When I first started in the industry almost 20 years ago, there was a more collaborative spirit about the industry. We saw a lot of firms working together and partnerships often investing side by side on early stage ideas to provide more resources and experience to help founders succeed. If you fast forward to 2021, we've seen the rise of extremely large funds and multi-stage funds. Their intention is to be the lead investor, not just in one round of financing, but in multiple rounds and accumulate a large ownership position in a particular company. The thinking they advocate is, “We support founders all along the way and we have the capital to support you even if things don’t go as well as planned.” What I find these firms to be less forthcoming about is the flip side of that coin, namely that one firm having a large ownership position in a company is not necessarily good for founders or the company, and that when a multi-stage firm chooses NOT to lead a follow on round, there is negative signal in that. I also personally don't believe firms can provide the best level of support infrastructure for founders at every stage—that specialization does indeed lead to optimal performance, but I recognize that isn't necessarily a common view.
Question from Ryan: I know faith is really important to you and to your family.
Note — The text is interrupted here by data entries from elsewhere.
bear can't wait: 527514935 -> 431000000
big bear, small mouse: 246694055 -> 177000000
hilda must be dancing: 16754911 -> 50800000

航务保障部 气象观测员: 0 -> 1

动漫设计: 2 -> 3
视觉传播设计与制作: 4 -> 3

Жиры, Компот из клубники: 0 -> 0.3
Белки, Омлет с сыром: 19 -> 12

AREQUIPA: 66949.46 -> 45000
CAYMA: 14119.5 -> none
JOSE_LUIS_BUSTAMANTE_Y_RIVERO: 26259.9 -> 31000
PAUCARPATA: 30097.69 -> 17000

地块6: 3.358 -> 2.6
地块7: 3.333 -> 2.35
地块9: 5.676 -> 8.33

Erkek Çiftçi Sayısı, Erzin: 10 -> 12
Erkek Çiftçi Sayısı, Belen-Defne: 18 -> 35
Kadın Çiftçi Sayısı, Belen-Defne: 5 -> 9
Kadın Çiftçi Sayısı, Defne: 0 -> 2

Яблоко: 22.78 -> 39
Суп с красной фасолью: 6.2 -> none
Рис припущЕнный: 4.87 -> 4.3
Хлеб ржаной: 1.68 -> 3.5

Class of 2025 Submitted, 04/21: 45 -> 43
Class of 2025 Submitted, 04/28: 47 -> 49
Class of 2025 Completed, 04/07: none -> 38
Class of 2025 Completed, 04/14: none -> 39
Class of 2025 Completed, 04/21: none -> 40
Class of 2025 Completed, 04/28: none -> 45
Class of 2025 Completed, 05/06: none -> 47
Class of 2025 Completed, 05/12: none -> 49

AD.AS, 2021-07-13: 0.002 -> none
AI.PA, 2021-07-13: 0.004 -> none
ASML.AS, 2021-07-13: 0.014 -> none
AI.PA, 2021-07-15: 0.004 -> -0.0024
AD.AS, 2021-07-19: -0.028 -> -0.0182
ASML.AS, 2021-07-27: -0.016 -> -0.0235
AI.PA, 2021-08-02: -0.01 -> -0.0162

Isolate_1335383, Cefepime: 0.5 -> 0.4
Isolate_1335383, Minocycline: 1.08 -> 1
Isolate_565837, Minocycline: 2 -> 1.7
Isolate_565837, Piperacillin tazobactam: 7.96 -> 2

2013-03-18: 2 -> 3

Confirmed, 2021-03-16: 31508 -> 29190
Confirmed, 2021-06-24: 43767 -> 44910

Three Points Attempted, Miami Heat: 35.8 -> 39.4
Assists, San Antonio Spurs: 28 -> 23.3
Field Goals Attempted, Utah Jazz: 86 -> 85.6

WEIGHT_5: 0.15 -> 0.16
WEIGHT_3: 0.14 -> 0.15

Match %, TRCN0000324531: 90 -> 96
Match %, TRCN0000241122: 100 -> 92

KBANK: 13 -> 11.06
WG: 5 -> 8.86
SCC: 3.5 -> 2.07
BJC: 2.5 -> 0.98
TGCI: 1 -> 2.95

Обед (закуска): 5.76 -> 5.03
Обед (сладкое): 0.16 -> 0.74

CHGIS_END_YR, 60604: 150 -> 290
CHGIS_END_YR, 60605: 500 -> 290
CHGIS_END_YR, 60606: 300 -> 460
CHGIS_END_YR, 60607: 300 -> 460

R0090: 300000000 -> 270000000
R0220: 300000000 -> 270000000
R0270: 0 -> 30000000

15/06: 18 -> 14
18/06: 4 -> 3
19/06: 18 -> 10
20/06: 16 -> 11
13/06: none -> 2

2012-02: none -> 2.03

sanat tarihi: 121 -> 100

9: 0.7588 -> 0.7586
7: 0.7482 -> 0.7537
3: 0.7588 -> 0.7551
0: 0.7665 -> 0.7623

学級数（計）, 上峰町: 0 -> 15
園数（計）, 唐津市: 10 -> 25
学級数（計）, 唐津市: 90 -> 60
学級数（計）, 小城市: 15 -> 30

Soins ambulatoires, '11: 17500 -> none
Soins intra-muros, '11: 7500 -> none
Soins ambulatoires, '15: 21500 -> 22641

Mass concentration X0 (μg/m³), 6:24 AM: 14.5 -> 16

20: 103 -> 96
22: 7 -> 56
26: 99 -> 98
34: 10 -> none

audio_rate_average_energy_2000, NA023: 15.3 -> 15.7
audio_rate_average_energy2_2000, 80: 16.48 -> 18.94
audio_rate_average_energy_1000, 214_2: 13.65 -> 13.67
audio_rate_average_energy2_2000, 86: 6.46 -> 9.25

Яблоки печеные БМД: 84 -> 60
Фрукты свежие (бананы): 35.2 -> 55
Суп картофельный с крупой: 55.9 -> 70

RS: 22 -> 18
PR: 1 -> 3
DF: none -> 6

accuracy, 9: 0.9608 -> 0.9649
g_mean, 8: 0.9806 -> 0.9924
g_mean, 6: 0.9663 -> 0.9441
How does that play out in your life?
I fully respect that religion is a personal thing. I grew up with it, so I had exposure to it as a child. As a young adult I struggled and got away from it. In my thirties, I reached a point where I had to look back and reflect on what was working, and candidly, what wasn’t. I realized that when I followed the guidelines that I felt God lays out for us, I was a much happier person. And when I didn't, I wasn't. I knew I had to make a choice about the kind of person, husband, and father I wanted to be and no more faking it. Since then I have made an effort to “practice” my faith. I read, I go to mass, I try to pray at least a little every day. I made a conscious choice to stop looking at my life like a series of milestones that I had to achieve or gates to advance through. Instead, I decided to embrace the idea that my job is to do my best with whatever comes my way and have a mindset to trust that God has a plan for all of us. While we may not always understand, we can accept that each challenge we face is all part of a plan to shape us into the people we are meant to be. When I allow myself to do that, and believe me when I say it isn’t easy, there is tremendous peace and freedom.